According to the National Genome Institute, Mendel's eight-year study of pea plants, which began in 1857 and involved the careful pollination of plants, collecting of seeds, and analysis of succeeding generations, led to the concept that heredity is transmitted in discrete units.

“From the earliest time, people noticed the resemblance between parents and offspring, among animals and plants as well as in human families, Mendel turned the study of heredity into a science,” the institution writes.

Mendel’s enormous contribution to science went beyond the philosophies surrounding preformation set out by Aristotle and, later, Darwin’s theory of evolution, which called for the addition of a mechanism for the transmission of characters between generations – a hypothesis Darwin himself found unsatisfactory.

Some critics have suggested that the data in Mendel's outcomes are "too good to be true," and that by the laws of statistical variation and the linking of certain traits his experimental results should not have conformed as closely to his inheritance ratios as they do.

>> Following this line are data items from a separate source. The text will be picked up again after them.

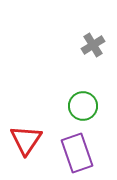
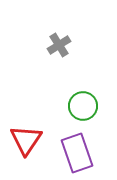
gray cross: moved 34 px left
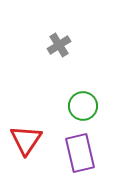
purple rectangle: moved 3 px right; rotated 6 degrees clockwise
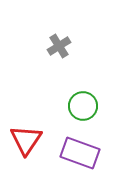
gray cross: moved 1 px down
purple rectangle: rotated 57 degrees counterclockwise
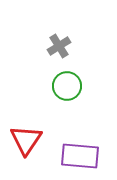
green circle: moved 16 px left, 20 px up
purple rectangle: moved 3 px down; rotated 15 degrees counterclockwise
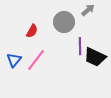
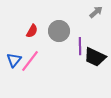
gray arrow: moved 8 px right, 2 px down
gray circle: moved 5 px left, 9 px down
pink line: moved 6 px left, 1 px down
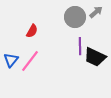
gray circle: moved 16 px right, 14 px up
blue triangle: moved 3 px left
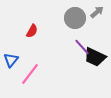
gray arrow: moved 1 px right
gray circle: moved 1 px down
purple line: moved 2 px right, 1 px down; rotated 42 degrees counterclockwise
pink line: moved 13 px down
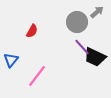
gray circle: moved 2 px right, 4 px down
pink line: moved 7 px right, 2 px down
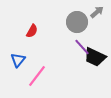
blue triangle: moved 7 px right
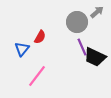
red semicircle: moved 8 px right, 6 px down
purple line: rotated 18 degrees clockwise
blue triangle: moved 4 px right, 11 px up
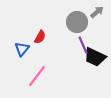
purple line: moved 1 px right, 2 px up
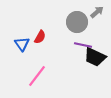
purple line: rotated 54 degrees counterclockwise
blue triangle: moved 5 px up; rotated 14 degrees counterclockwise
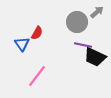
red semicircle: moved 3 px left, 4 px up
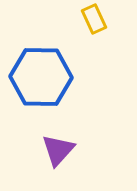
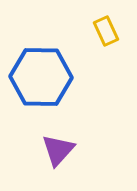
yellow rectangle: moved 12 px right, 12 px down
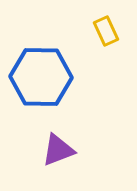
purple triangle: rotated 27 degrees clockwise
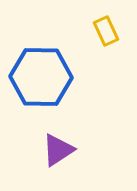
purple triangle: rotated 12 degrees counterclockwise
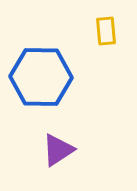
yellow rectangle: rotated 20 degrees clockwise
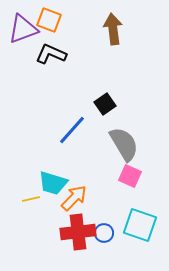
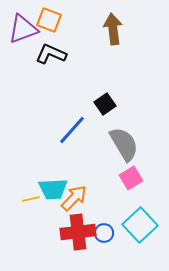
pink square: moved 1 px right, 2 px down; rotated 35 degrees clockwise
cyan trapezoid: moved 6 px down; rotated 20 degrees counterclockwise
cyan square: rotated 28 degrees clockwise
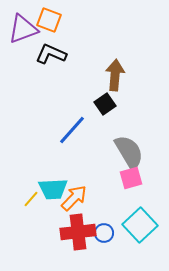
brown arrow: moved 2 px right, 46 px down; rotated 12 degrees clockwise
gray semicircle: moved 5 px right, 8 px down
pink square: rotated 15 degrees clockwise
yellow line: rotated 36 degrees counterclockwise
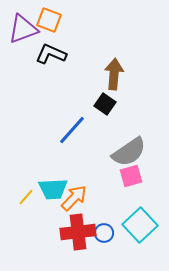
brown arrow: moved 1 px left, 1 px up
black square: rotated 20 degrees counterclockwise
gray semicircle: rotated 87 degrees clockwise
pink square: moved 2 px up
yellow line: moved 5 px left, 2 px up
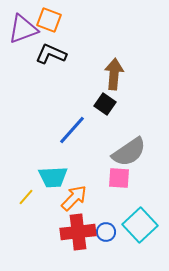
pink square: moved 12 px left, 2 px down; rotated 20 degrees clockwise
cyan trapezoid: moved 12 px up
blue circle: moved 2 px right, 1 px up
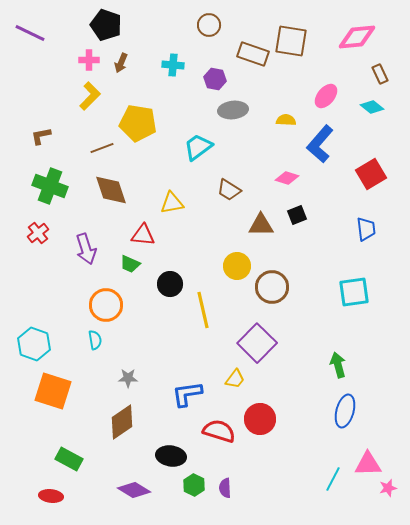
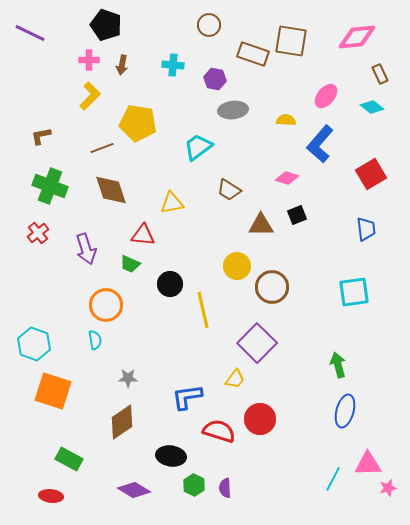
brown arrow at (121, 63): moved 1 px right, 2 px down; rotated 12 degrees counterclockwise
blue L-shape at (187, 394): moved 3 px down
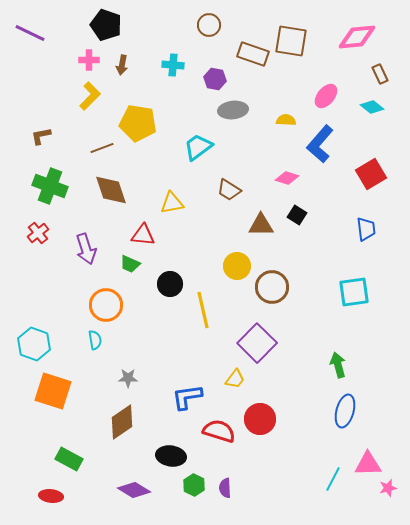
black square at (297, 215): rotated 36 degrees counterclockwise
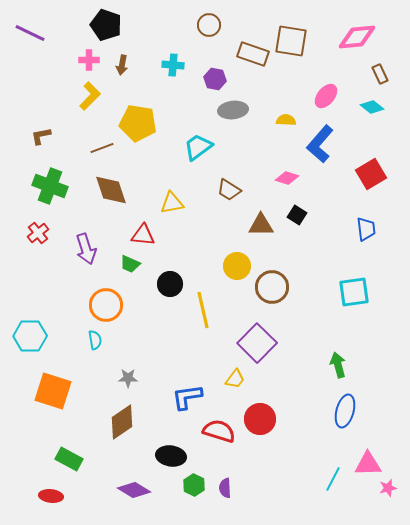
cyan hexagon at (34, 344): moved 4 px left, 8 px up; rotated 20 degrees counterclockwise
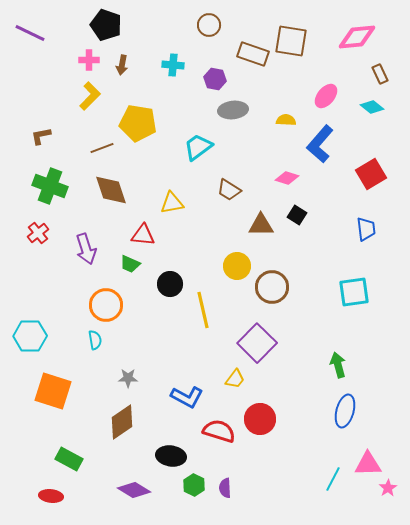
blue L-shape at (187, 397): rotated 144 degrees counterclockwise
pink star at (388, 488): rotated 18 degrees counterclockwise
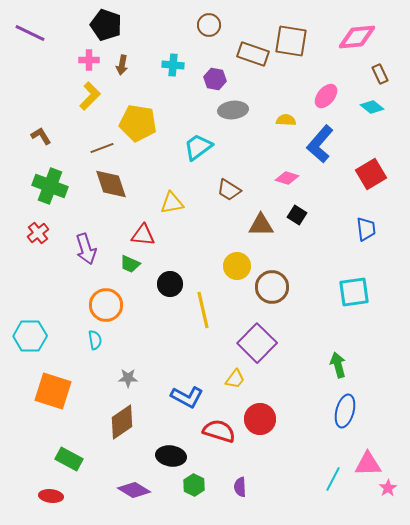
brown L-shape at (41, 136): rotated 70 degrees clockwise
brown diamond at (111, 190): moved 6 px up
purple semicircle at (225, 488): moved 15 px right, 1 px up
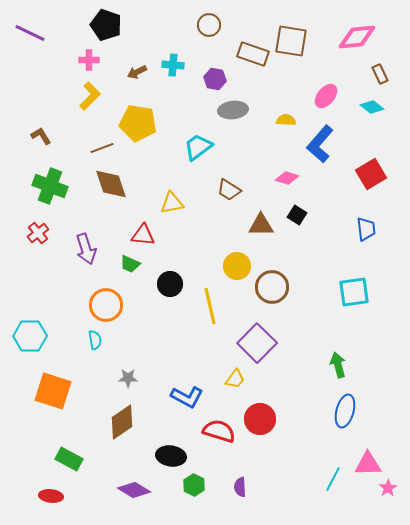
brown arrow at (122, 65): moved 15 px right, 7 px down; rotated 54 degrees clockwise
yellow line at (203, 310): moved 7 px right, 4 px up
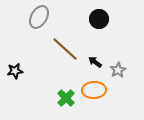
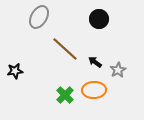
green cross: moved 1 px left, 3 px up
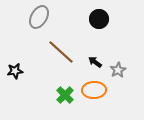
brown line: moved 4 px left, 3 px down
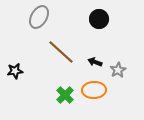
black arrow: rotated 16 degrees counterclockwise
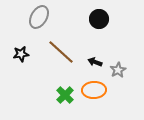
black star: moved 6 px right, 17 px up
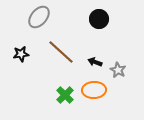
gray ellipse: rotated 10 degrees clockwise
gray star: rotated 14 degrees counterclockwise
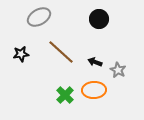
gray ellipse: rotated 20 degrees clockwise
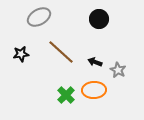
green cross: moved 1 px right
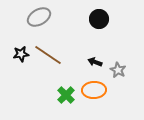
brown line: moved 13 px left, 3 px down; rotated 8 degrees counterclockwise
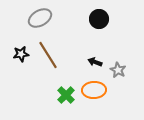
gray ellipse: moved 1 px right, 1 px down
brown line: rotated 24 degrees clockwise
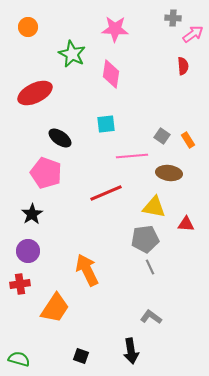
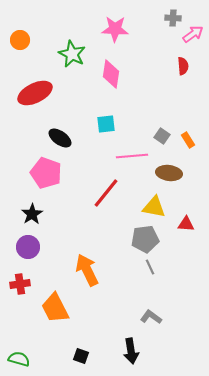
orange circle: moved 8 px left, 13 px down
red line: rotated 28 degrees counterclockwise
purple circle: moved 4 px up
orange trapezoid: rotated 120 degrees clockwise
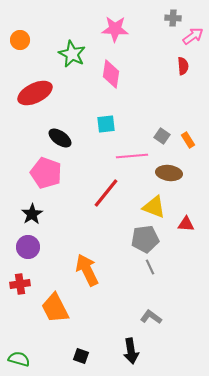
pink arrow: moved 2 px down
yellow triangle: rotated 10 degrees clockwise
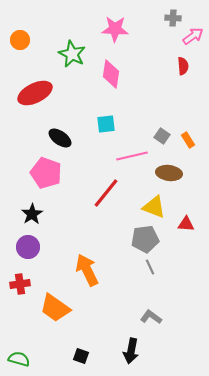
pink line: rotated 8 degrees counterclockwise
orange trapezoid: rotated 28 degrees counterclockwise
black arrow: rotated 20 degrees clockwise
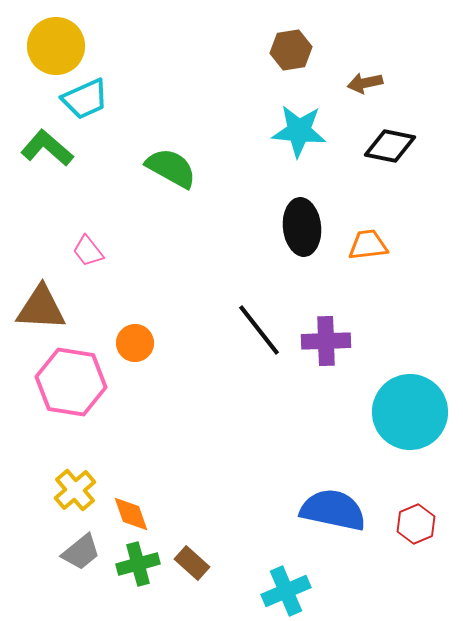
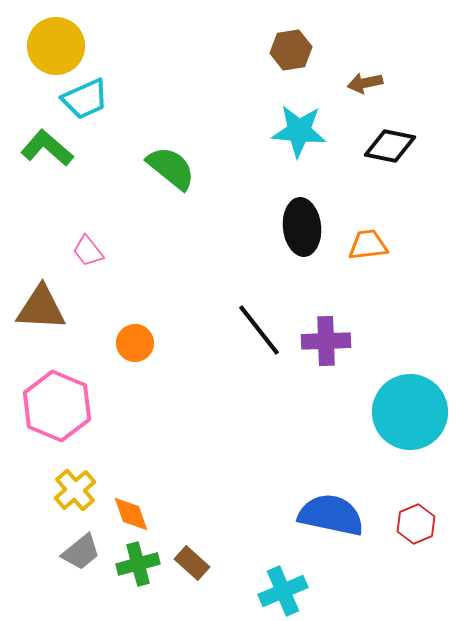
green semicircle: rotated 10 degrees clockwise
pink hexagon: moved 14 px left, 24 px down; rotated 14 degrees clockwise
blue semicircle: moved 2 px left, 5 px down
cyan cross: moved 3 px left
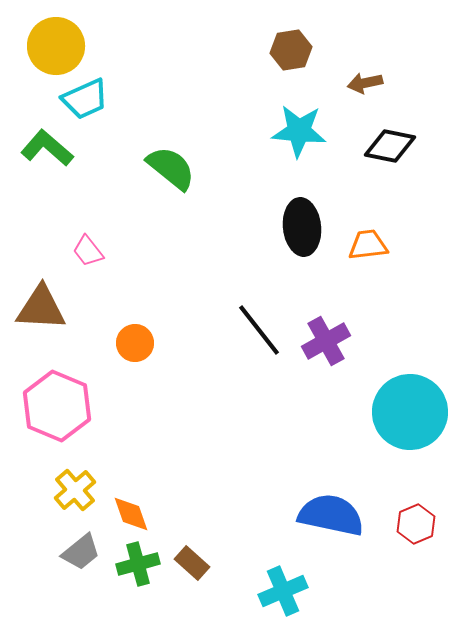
purple cross: rotated 27 degrees counterclockwise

This idea has become known as "the Mendel Paradox."

Whether his data was either consciously on unconsciously biased is still a matter of intense debate but regardless, Mendel's inheritance ratios have proven accurate and his presence at the forefront of modern genetics has long been solidified.

Mendel's work went largely unrecognized until the first two decades of the 20th century when the debate between the biometricians and the Mendelians heated up.

In the end, the two approaches were combined, and in the 1930s and 1940s, the combination of Mendelian genetics with Darwin's theory of natural selection resulted in the modern synthesis of evolutionary biology.

The creators of the new Mendel exhibition aim to guide visitors from the cell mechanisms, through Mendel’s findings, to the basic principles of molecular biology.

In addition to the ongoing exhibit, visitors to the museum have the opportunity to travel back in time to the first half of the 19th century with a tour that includes a visit to the scholar's original study on the abbey’s first floor.

The conference name for the scientists aims to draw attention to Mendel's legacy and contributions. It will be followed by the Mendel Festival, which kicked off on July 17 and from July 23-24 will host a number of weekend cultural events, as well as a day-long roster of workshops for families, and concerts.